(Dataset records)

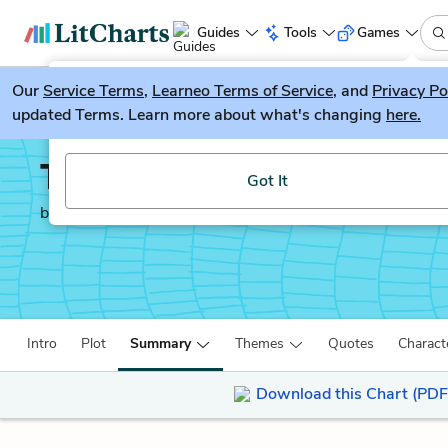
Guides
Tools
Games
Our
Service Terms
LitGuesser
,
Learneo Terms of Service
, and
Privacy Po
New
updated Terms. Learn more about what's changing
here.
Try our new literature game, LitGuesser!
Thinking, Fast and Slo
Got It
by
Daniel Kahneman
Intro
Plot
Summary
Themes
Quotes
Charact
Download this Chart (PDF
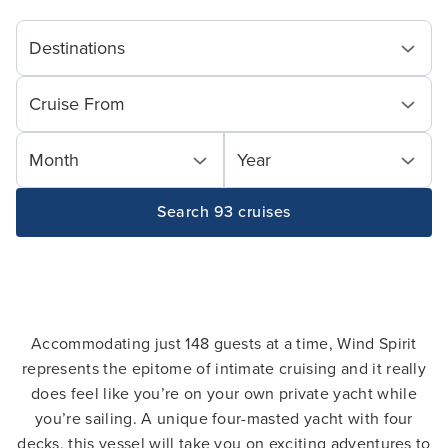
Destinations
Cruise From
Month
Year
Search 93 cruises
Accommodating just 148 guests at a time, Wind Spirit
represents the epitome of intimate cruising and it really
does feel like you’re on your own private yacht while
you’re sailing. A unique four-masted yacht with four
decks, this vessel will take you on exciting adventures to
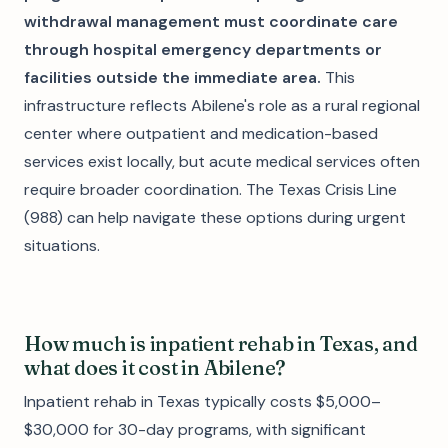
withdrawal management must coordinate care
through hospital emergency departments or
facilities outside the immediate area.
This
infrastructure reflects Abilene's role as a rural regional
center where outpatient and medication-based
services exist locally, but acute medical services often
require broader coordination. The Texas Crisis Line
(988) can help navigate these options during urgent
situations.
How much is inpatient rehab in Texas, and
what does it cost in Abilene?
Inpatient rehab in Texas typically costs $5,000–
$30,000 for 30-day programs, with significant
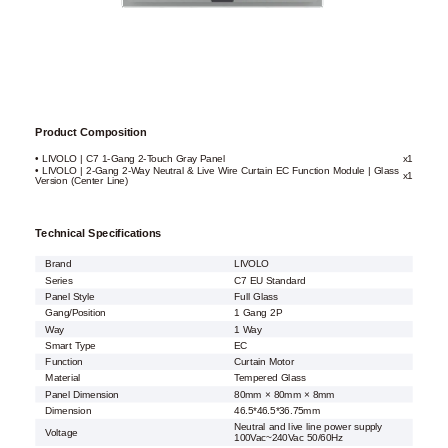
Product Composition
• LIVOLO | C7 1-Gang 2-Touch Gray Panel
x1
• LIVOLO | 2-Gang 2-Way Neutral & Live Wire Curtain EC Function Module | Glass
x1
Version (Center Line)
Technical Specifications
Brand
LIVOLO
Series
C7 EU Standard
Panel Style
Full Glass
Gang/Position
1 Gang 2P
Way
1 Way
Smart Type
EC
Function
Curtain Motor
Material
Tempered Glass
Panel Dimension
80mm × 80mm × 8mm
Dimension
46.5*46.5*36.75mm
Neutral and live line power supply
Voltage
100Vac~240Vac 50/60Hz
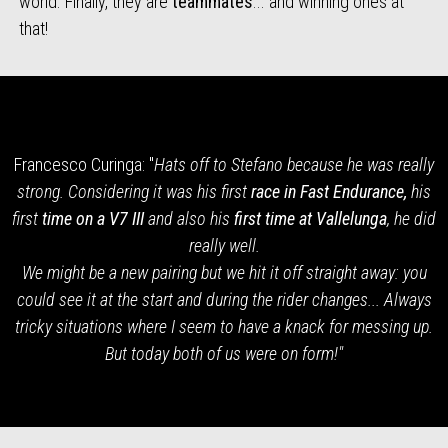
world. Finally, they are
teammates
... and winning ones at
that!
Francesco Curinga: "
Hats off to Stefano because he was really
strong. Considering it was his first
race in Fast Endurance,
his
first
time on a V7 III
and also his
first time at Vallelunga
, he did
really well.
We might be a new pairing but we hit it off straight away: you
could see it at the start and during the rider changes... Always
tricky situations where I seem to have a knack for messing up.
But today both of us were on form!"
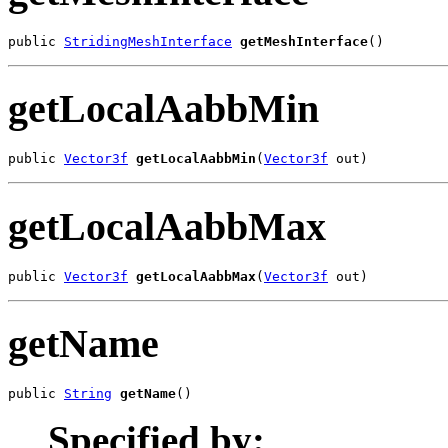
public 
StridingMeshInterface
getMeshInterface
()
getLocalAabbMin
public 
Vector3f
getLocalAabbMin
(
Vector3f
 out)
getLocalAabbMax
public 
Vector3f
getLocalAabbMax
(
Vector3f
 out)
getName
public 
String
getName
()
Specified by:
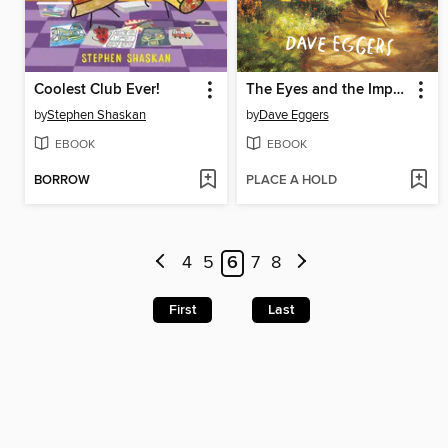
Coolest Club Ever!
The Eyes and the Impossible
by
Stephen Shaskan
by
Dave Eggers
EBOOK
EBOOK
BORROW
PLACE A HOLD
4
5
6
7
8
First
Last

--

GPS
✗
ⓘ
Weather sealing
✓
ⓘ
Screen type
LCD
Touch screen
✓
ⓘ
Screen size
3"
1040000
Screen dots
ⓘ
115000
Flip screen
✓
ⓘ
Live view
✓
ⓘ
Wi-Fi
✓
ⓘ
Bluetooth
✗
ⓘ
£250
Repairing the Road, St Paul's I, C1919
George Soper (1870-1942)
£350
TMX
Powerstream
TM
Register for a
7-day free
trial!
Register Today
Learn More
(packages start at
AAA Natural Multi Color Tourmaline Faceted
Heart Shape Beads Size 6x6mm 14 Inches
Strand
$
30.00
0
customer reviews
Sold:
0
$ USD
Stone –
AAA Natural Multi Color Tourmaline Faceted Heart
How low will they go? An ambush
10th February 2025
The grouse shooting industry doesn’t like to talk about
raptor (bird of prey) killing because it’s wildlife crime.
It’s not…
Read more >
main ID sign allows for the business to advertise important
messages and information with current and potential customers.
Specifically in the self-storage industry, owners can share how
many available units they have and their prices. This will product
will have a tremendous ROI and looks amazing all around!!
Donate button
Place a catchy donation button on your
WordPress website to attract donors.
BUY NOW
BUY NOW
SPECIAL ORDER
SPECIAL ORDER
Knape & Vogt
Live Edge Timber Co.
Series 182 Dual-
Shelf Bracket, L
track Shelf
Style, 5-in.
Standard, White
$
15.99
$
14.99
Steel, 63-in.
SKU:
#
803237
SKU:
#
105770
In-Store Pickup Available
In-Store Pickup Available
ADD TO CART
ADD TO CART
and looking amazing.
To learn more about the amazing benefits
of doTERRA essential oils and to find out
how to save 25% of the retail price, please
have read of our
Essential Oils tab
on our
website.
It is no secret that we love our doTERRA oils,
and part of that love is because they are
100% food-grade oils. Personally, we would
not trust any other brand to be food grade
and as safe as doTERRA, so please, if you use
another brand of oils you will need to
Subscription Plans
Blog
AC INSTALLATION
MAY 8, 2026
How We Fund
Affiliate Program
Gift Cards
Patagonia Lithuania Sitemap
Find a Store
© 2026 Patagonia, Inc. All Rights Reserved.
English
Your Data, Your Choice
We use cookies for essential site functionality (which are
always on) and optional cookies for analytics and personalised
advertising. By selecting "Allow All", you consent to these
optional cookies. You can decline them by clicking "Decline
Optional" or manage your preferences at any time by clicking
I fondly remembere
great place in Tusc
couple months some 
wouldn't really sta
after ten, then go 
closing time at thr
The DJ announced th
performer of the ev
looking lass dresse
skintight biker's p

--

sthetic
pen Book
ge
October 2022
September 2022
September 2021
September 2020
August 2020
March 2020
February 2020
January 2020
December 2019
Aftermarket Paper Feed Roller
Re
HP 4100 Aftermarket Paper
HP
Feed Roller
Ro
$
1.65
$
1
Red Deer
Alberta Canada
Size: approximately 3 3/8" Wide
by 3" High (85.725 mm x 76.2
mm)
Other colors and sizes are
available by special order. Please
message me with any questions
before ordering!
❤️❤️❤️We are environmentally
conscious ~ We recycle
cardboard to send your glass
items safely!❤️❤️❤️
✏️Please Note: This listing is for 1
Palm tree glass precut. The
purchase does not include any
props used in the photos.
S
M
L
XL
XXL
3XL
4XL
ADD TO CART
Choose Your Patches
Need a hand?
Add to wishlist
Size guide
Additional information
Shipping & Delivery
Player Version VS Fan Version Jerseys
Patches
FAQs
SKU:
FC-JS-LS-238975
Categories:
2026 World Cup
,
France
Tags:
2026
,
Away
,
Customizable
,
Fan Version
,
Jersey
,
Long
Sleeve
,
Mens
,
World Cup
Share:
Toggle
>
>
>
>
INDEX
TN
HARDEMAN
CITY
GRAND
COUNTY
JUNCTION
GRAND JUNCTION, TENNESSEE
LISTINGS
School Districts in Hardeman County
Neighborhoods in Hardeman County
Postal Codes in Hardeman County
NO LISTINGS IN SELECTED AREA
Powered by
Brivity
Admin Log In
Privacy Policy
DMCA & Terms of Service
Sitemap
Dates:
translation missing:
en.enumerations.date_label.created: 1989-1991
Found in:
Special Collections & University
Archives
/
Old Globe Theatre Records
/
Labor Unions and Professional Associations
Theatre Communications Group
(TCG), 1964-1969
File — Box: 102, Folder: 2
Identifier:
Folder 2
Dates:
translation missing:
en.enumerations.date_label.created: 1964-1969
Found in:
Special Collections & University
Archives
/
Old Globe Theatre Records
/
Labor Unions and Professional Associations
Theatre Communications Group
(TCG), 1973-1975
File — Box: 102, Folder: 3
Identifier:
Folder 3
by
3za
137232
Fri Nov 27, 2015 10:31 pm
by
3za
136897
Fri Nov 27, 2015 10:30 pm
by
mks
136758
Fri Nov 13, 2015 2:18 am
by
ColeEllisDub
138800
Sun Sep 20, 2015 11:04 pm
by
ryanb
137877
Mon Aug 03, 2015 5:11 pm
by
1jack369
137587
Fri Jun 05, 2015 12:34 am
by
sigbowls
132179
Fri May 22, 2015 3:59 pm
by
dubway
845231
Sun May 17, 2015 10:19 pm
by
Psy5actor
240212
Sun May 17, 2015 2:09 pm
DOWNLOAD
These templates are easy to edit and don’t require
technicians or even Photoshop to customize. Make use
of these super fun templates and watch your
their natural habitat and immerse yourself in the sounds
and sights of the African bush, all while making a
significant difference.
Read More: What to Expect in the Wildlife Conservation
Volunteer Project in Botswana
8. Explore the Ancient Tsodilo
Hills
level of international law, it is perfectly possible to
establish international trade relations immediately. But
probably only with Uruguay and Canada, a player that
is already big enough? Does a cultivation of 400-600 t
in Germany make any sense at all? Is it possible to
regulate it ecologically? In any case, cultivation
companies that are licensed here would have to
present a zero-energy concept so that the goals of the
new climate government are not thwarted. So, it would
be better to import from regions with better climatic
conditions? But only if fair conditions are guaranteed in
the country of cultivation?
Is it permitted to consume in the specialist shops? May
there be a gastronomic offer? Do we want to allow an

*EXERCISE REQUIREMENTS:*
Every line containing the string "international" is required; copy each such line from the data.

*THE ANSWER:*
level of international law, it is perfectly possible to
establish international trade relations immediately. But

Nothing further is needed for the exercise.